Tuesday, December 13, 2016
Have you ever stepped back and thought about what your perception is when your spouse, kids, a coworker or a friend says something? Have you ever thought about, what you choose to perceive they said, could be impacting the relationship you have with them? Meaning, you have a role to play in the relationship, how you choose to take what they say can build or destroy that relationship. Maybe your perception, how you have chosen to interrupt what they said, isn't accurate? Maybe you bring in "Automatic Negative Responses, ANTs" from Amanda Taylor of Overflowing Wife, you think negatively about them or yourself and that is how you are looking at the situation and responding, negatively. This will/can destroy a relationship. Our perceptions are our realities, and these perceptions may be accurate or not. The more of what we choose to see, good or bad, is what we will see in the other person.
Here is an example:
A husband tells his wife he is going to pay a bill once she finds out some details from a third party.

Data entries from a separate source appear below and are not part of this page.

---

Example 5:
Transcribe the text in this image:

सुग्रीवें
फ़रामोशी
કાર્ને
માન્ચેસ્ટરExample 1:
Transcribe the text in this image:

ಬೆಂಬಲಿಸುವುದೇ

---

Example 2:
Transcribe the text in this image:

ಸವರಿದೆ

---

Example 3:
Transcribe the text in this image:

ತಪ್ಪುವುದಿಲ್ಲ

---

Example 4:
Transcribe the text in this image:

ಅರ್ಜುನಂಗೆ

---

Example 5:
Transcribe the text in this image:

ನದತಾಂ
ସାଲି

Wife does her part, finding out info and lets hubby know what said info is.
He asks if she paid the bill.
She tells him no, the plan was for him to pay it and that is what she is still planning on.
Here are two different perspectives from this situation, there are many. We will deal with two and I think it will help the general idea of perceptions and how they impact our lives and relationships.

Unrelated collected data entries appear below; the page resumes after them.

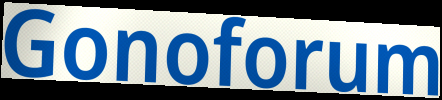
Gonoforum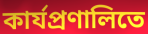
কার্যপ্রণালিতে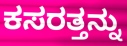
ಕಸರತ್ತನ್ನುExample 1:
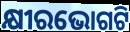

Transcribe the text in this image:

କ୍ଷୀରଭୋଗଟି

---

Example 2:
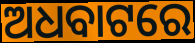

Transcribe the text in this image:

ଅଧବାଟରେ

The husband choose to become angry, thinking she is upset and going down the same road of anger and bitterness and her response proves it.
This would be a negative response, ANT. How do you know she is angry and upset? Did you ask? If she says yes, OK, but what if she says no. Will you believe her or continue down your perception she is angry and bitter and her response proves it?
The wife could be bitter for him questioning, she did not believe he would do what he said and how dare he ask, questioning her trust in him. Thus, her response would be an ANT.
Assuming there was no asking on either side what did you really mean, you could say, well she/he is always angry, doesn't trust, so that is just how it is. Is this true or the perception you have chosen to have of the other person? Maybe she was angry before, has realized this and is trying to be a better person, but you do not want to see it. You continue to only see negative and bad. What you continue to think and choose to see is what you will see, that is how perceptions work, they are your choose. Only wanting to see negative and bad in your spouse, or someone else, brings death to the relationship, chaos, confusion, turns you against one another and you wonder why things are failing?
A positive perception:
The wife sees the question husband asked as double checking, no harm. She is reassuring him in her trust in him, he said he would do pay the bill and she is trusting and believing he will do it.
The husband sees her response and perceives, my wife trusts me and is reassuring me in her trust, I will do what I told her I would do. She respects me.
The perceptions of this couple are to see good in each other, build one another up, bring life, love, trust, respect to each other. This builds their marriage and positive perceptions. In the future, when something happens, their automatic response, will be positive instead of negative, even if it is something big. Their first response will be to see good.
How does this relate to health? When we are positive, there are positive feed back loops that happen in the body, good hormones being released that positively impact the brain, your health and relationships. We see the world as being safe, trust worthy. We find true joy and happiness. We are healthier in every aspect of our lives.
When we are negative, there is a feed back loop happening in the body, but this one is with negative hormones, causing more stress and anxiety, bad health. The longer we live here, the worse our lives, relationships and health become.
The beautiful, amazing thing about this, it is your choose. You choose. What do you want to see in others? How will you respond? You can choose to begin seeing the good, watch your relationships grow and blossom. It will be difficult at first, change is never easy and negative behavior patterns are very difficult to change, you need something like 20 positives for every one negative. You CAN do it. If you are the one trying and the other person is not, it will be hard. In time, with your positive responses and building up that person, or someone explaining to them about perceptions, they will begin to see good in you. The more positive, life giving you are, seeing the best in them, the harder it will be for them to see negative. Doesn't mean it wont happen. We cannot change some's perception, all we can do is be the best we can be and hope they will see the change, the good in us, but we cannot make them change. Give them every reason to see good.
Saving the world one stick of butter, and positive perception, at a time.